Já passava da meia-noite quando José James entrou em cena. De óculos escuros, era anunciado e surgia em palco perante uma plateia bem longe de estar repleta, mas com algum público presente.
As expectativas estavam altas: apesar de ter recentemente lançado um disco muito distinto do seu anterior e aclamado No Beginning No End, esperava-se um concerto muito especial.
Não se pode dizer, no entanto, que José James tenha estado especialmente bem: e seguramente não esteve ao seu melhor nível. A banda que trouxe consigo encontrava-se desfalcada, e tal foi desde logo notório aos fãs mais atentos: faltava Takuya Kuroda, o trompetista que o tem acompanhado nos concertos e nos discos. A sua ausência acentuou ainda mais a mudança de registo do cantor norte-americano.
José James começou com a música inaugural deste seu último disco, “Angel”, mistura lasciva de soul e R&B com rock. O público recebeu-a bem, ouvindo-se aqui e ali serem entoados os primeiros versos (“Just wanna taste you/Sure you don’t mind”).
Seguiram-se “U R the 1” e “While you were sleeping”, esta última canção-título do seu mais recente álbum, onde José James pega pela primeira vez na guitarra acústica. A canção começou densa e misteriosa até à entrada da guitarra, que em modo blues aguentou os momentos mais monótonos e sofridos da canção.
“Anywhere U Go” surgiu de seguida, naquela que é uma das suas aproximações mais conseguidas ao território rock (apesar da letra ser pouco interessante), ouvindo-se depois “Bodhisattva”, que nos trouxe uma espécie de jam inicial (contida) a pairar entre o rock e o jazz, ligeiramente mais prolongada que na versão estúdio.
Cinco canções tocadas – as cinco primeiras do último disco, tocadas precisamente pela mesma ordem. O público ouvia e interessava-se, mas – talvez por se tratar de músicas recentes – o ambiente estava morno e a noite fria (a excepção foi uma fã a gritar um pedido de casamento, ao qual James, com classe, atirou um “trust me, you would not want that”).
Mas o material recente continuava e José James tocaria ainda as canções 6 e 7 do seu disco mais recente: “24 Noble Truths” e “Dragon” (esta última um dueto algo aborrecido). Só à oitava música José James pegou em material antigo, dedicando “Come to my door” aos fãs que o acompanham há mais tempo: e foi esse verdadeiramente o primeiro grande momento do concerto, com os corpos na plateia a começarem a dançar ao som da guitarra e do baixo, que acompanhavam com groove o registo sentido e baladeiro (mas desta feita não aborrecido) de José James.

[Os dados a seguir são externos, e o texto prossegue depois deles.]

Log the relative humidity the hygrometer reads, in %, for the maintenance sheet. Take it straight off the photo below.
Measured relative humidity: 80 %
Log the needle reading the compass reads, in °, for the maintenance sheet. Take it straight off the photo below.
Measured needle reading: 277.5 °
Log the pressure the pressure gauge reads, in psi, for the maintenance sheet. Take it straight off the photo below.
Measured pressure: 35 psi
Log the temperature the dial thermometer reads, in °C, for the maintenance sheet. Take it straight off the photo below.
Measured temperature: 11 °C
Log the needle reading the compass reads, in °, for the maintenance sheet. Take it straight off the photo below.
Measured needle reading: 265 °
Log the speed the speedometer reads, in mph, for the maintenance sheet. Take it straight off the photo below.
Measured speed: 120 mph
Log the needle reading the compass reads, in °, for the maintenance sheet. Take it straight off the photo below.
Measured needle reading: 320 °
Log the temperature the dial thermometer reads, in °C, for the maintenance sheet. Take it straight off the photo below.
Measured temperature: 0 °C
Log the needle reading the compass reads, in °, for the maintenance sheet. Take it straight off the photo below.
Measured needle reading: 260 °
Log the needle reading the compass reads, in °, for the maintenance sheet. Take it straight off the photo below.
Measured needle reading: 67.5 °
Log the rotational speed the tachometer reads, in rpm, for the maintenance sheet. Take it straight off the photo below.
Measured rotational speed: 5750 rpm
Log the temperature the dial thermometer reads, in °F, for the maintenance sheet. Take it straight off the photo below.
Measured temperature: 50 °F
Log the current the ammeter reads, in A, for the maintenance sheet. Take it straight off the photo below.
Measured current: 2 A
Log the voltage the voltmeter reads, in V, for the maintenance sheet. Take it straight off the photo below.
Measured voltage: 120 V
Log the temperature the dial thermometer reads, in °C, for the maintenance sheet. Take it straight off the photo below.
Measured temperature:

Mal “Come to my door” acabara (e em grande) José James lançava aquela que é talvez a sua música mais conhecida: “Trouble”. Cantada do início ao fim na plateia, faltou-lhe apenas instrumentos de sopro que trouxessem (como na versão estúdio) um registo instrumental mais jazzístico a esta grande música.
Ainda se ouviu a excelente Park Bench People, do álbum The Dreamer (2008), prolongada bem para lá da sua duração, com direito a um freestyle que mostrou que José James também tem raízes no hip-hop.
Houve ainda direito a encore, com James a evocar, na descrição da sua excelente canção “Do You Feel”, as lendas Ray Charles e Aretha Franklin, cantando graves belíssimos de quem cresceu a ouvir as lendas certas da música negra norte-americana.
E José James terminava assim em grande um concerto que esteve longe de ser brilhante, mas que – pelo menos – esteve claramente em crescendo. E esteve-o porque foi nas últimas canções que James foi buscar o registo em que é realmente ímpar: o soul americano de raízes profundas, de texturas delicadas e contemporâneas. Poderemos sempre, isso é certo, esperar dele grandes momentos e grandes canções, sobretudo quando deixa o registo mais “roqueiro” de lado e se volta a assemelhar a um dos mais capazes jovens herdeiros da música soul americana.